If you’re not familiar with this concept, go into the poem and read a line. Can you recognize the accented syllables? If not, try reading the line aloud, speaking quite normally. If you still don’t hear the accented–or “stressed”– syllables, try recording yourself reading a few lines and then listen for them. I’ve found that for many people this doesn’t come quickly, but once you do get it, it’s an ability you’ll never lose.

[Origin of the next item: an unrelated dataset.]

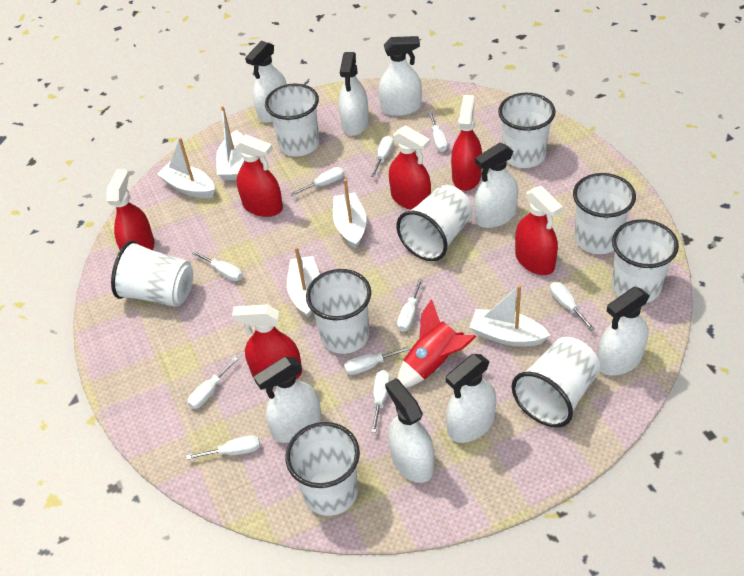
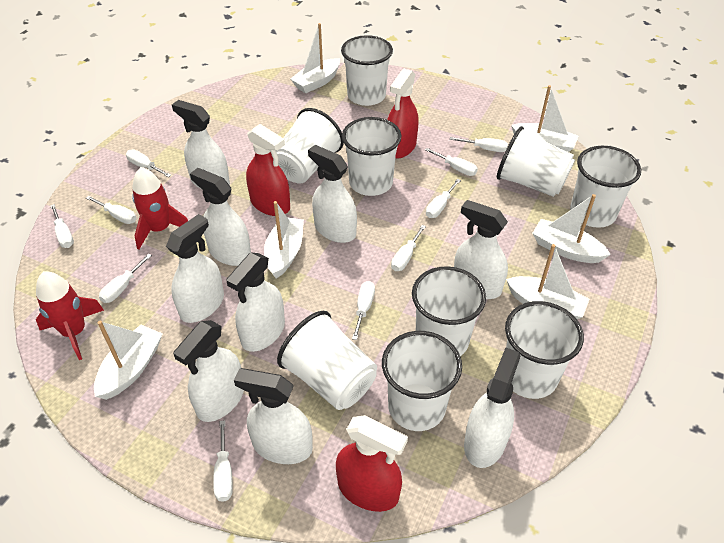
red rocket: [397,299,476,388] = 1 -> [36,271,104,360] [132,167,188,249] = 2
red spray bottle: [107,169,154,250] [232,304,302,379] [235,134,283,217] [389,125,431,210] [451,95,482,191] [515,186,563,275] = 6 -> [246,124,290,216] [336,415,408,512] [387,69,419,159] = 3
white boat: [157,138,215,198] [216,106,244,180] [287,247,320,318] [333,179,367,249] [469,285,550,347] = 5 -> [94,321,163,400] [264,201,304,278] [290,23,340,93] [506,244,589,319] [511,85,578,152] [532,194,611,263] = 6
white spray bottle: [245,41,287,123] [254,357,322,443] [339,52,369,136] [379,36,422,116] [385,378,434,483] [446,354,496,443] [474,142,518,228] [597,287,650,376] = 8 -> [166,214,224,323] [172,100,230,189] [173,320,244,422] [190,168,251,266] [226,253,285,352] [234,368,313,464] [308,145,357,243] [454,200,508,299] [464,347,520,468] = 9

Since writing the first draft, I’ve made probably 50 or more changes to the poem. In the top half, I added the line “quietly, reverent in the wild” in order to establish the speaker as a reverent sort of person who would understand and act on the “sacredness” that he refers to near the end and also to suggest that he honors the “wild,” which ties in with his “wild” part’s refusal to reply to his logic. Where the wind chimes are introduced, I later inserted “that perfect sound / of handiwork and nature blent, / I’ve sometimes thought” in order to give the speaker something of a relationship with wind chimes in general; without that, wind chimes in the woods might be no different to him than would be a discarded water bottle along the path. I shortened the speaker’s thoughts about deer at the poem’s beginning because I sensed that he was saying too much about them, especially considering that deer don’t actually appear in the poem.

I rearranged quite a few words to achieve better rhythm. I changed some words so as to repeat particular vowel sounds or consonant sounds (assonance and alliteration, poetry teachers call them). One example is in the line “Who hangs wind chimes where they won’t be heard?” Originally, I used “can’t” but changed it to “won’t” mostly to repeat the w sound from “wind.” I shortened anything that appeared at all wordy. I replaced weaker words with stronger (more noticeable) words. For instance, one line below the above-mentioned line, I substituted “hope” for “thought” simply because I believed that “hope” conveyed more. I added the “band of underbrush” as an afterthought because it occurred to me that the lovers–if there really are lovers–would choose a somewhat hidden spot and that the presence of underbrush would afford a bit more privacy, not to mention that the appearance of privacy would promote the speaker’s assumption that the lovers exist. I’m still fretting over the fact that I used “deep” in line 45 and again in line 67. Is 22 lines enough space between the two uses?

These are only some of the changes I’ve made so far. But there’s one other effort I made, and I gained from it. After beginning the poem, I actually took a walk in the woods. Over the years I’ve spent a great deal of time in forests, but I went this time specifically to observe closely and collect details that I could bring into the poem. “Scattered patches bright with sun / and broken bits of blue above, / where tall oaks and hickories spread” resulted directly from that walk.

No doubt I’ll make more changes. I’m presently of two minds about the fact that the speaker gives in to his wild side yet returns to his “well-ordered life.” Is that a contradiction within the poem or just one of the many contradictions that we all carry within ourselves? More importantly, can I afford to leave it? At this moment, I’m thinking it has to change.

That’s a little bit of what it’s like to write poems.

Take yourself for a walk. Find yourself a poem to write. Thanks, and be safe.